By Anja Neiiendam, CEO of CfL.This op-ed was published in Børsen on September 13, 2025.
One in five large companies struggles with poor leadership. That was the headline of a Børsen article (04.09.2025), based on a survey by the consultancy Ballisager.
It’s both an important and a bold conclusion, and I welcome any study on leadership that gives us data to articulate how we understand and practice leadership in reality.
I want to stress that it remains our responsibility as leaders to ensure good workplaces where employees thrive. But the survey misses something essential. It simply records that poor leadership is perceived as a problem, and that the problem can stem from being either too hard or too soft as a leader.
We need to examine the underlying structures that make poor leadership possible. When we reduce the issue to the individual leader or leadership style, we overlook the fact that behavior is shaped by the organization’s frameworks, culture, and incentives.
Imbalance and Cross-Pressure take their toll
CfL’s latest study — the Leadership Well-being Survey 2025 — includes responses from a total of 1,326 leaders. Among them, 286 work in organizations with more than 1,000 employees, i.e., the very largest companies.
In this group, 54% report an imbalance between demands and resources, 48% feel burdened by organizational complexity, and 55% say they lack sufficient time and pace.
These numbers are above the overall average, and the point is reinforced by the fact that the well-being index in this group is as low as 62.1. Index 60 marks the threshold at which the risk of stress and depression becomes high, measured against WHO-5, an internationally recognized tool for assessing mental health and well-being.

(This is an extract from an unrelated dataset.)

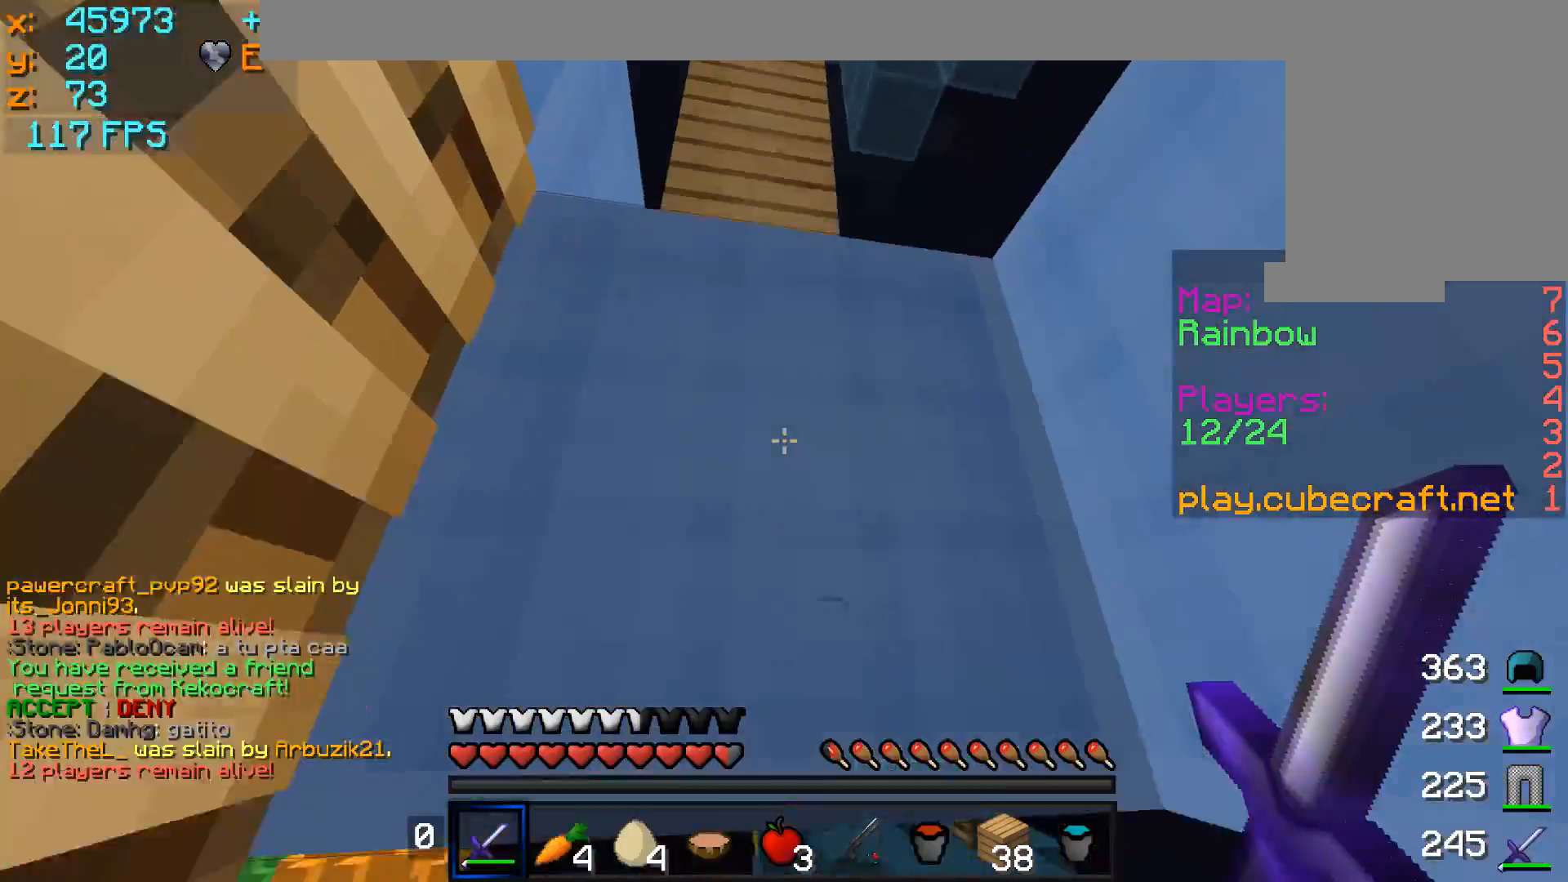
{"keys": ["a", "w"], "mouse": [], "events": []}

Across the full sample of 1,326 leaders, half express a desire for more support and development.
Regardless of organizational size, leaders often find themselves alone in a cross-pressure: expected to deliver results and develop employees — without having the necessary foundation themselves.
Reaction to Unreasonable Conditions
If we want to understand poor leadership, we need to shift the focus away from individuals and toward the organizational frameworks.

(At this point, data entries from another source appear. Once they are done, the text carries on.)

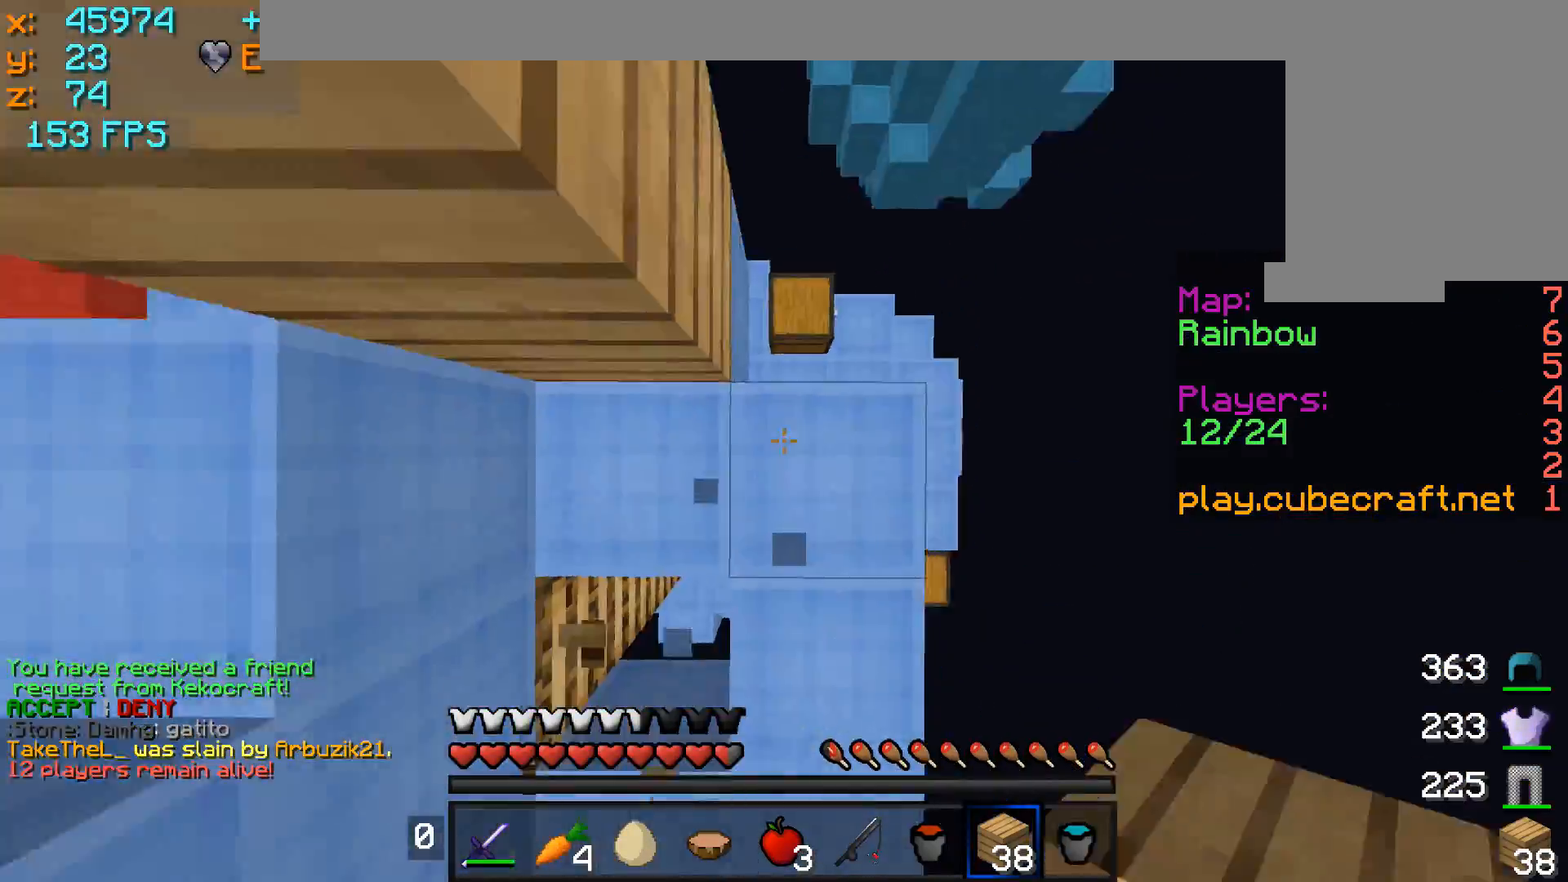
{"keys": ["d", "s"], "mouse": ["right"], "events": [[67, "mouse_right", "up"], [117, "d", "down"], [117, "mouse_right", "down"], [217, "mouse_right", "up"], [217, "s", "down"], [267, "mouse_right", "down"], [367, "mouse_right", "up"], [417, "mouse_right", "down"]]}
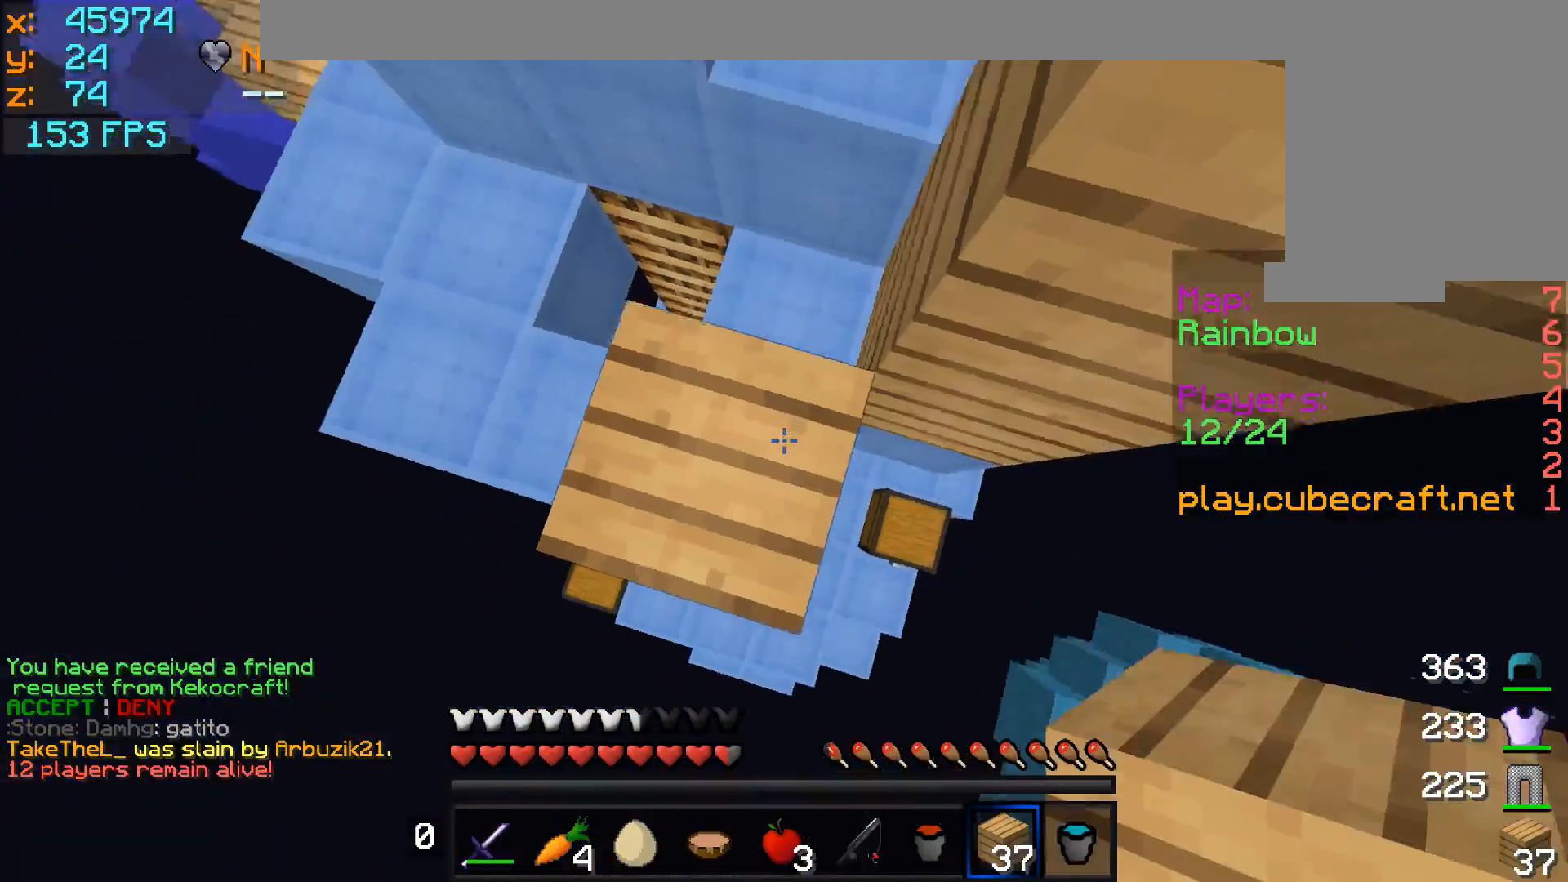
{"keys": ["d", "s"], "mouse": [], "events": [[17, "mouse_right", "up"], [67, "mouse_right", "down"], [167, "mouse_right", "up"], [217, "mouse_right", "down"], [317, "mouse_right", "up"], [367, "mouse_right", "down"], [467, "mouse_right", "up"]]}
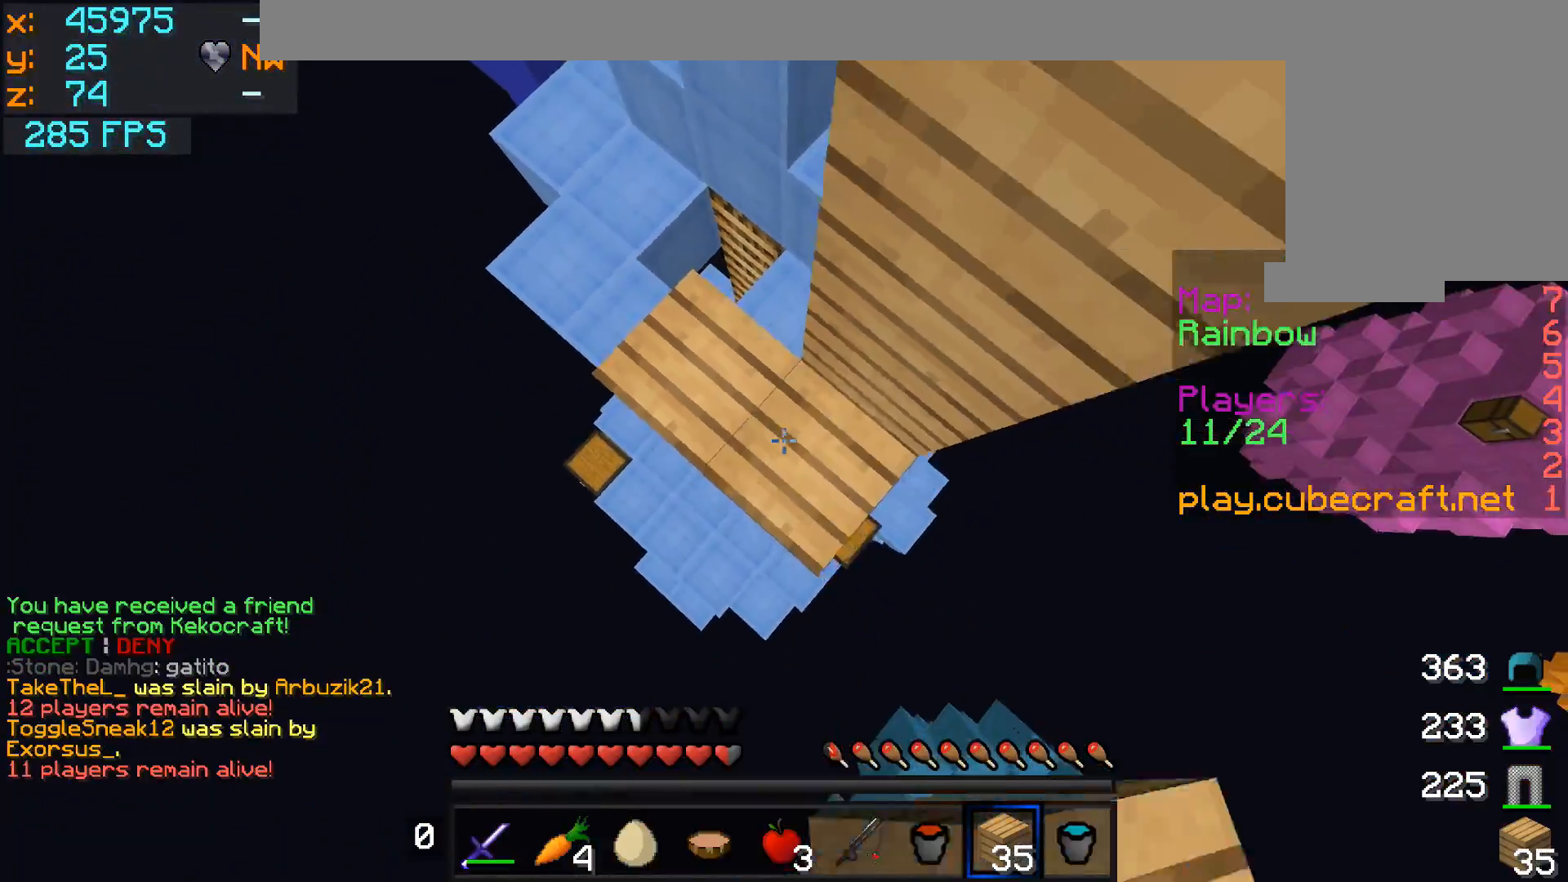
{"keys": ["s"], "mouse": ["right"], "events": [[17, "mouse_right", "down"], [117, "mouse_right", "up"], [167, "mouse_right", "down"], [267, "mouse_right", "up"], [317, "mouse_right", "down"], [367, "mouse_right", "up"], [467, "d", "up"], [467, "mouse_right", "down"]]}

Tyrannical behavior can be a symptom of a culture that exclusively rewards the bottom line and short-term results. Conversely, conflict-averse and insecure leadership may stem from organizations where everything is measured, but direction is unclear.
In other words, poor leadership is often a human and understandable reaction to unreasonable conditions.
The way forward is not moral preaching but structural change. The Leadership Well-being Survey itself highlights four key measures:
- Strong leadership groups and networks that reduce loneliness and foster reflection
- Clear frameworks and priorities, including explicit boundaries for what not to do
- Genuine autonomy that allows leaders to make meaningful decisions without being suffocated by bureaucracy
- Recovery as a professional discipline, where breaks and a sustainable pace are built into the workday.
It is serious that one in five large companies struggles with leadership issues. But it becomes truly alarming if we continue to see poor leadership as an individual failing rather than a systemic problem.
Only when we dare to examine the structures that enable it can we create lasting change. And only then can we expect fewer leaders to wake up exhausted — and fewer leaders to practice poor leadership.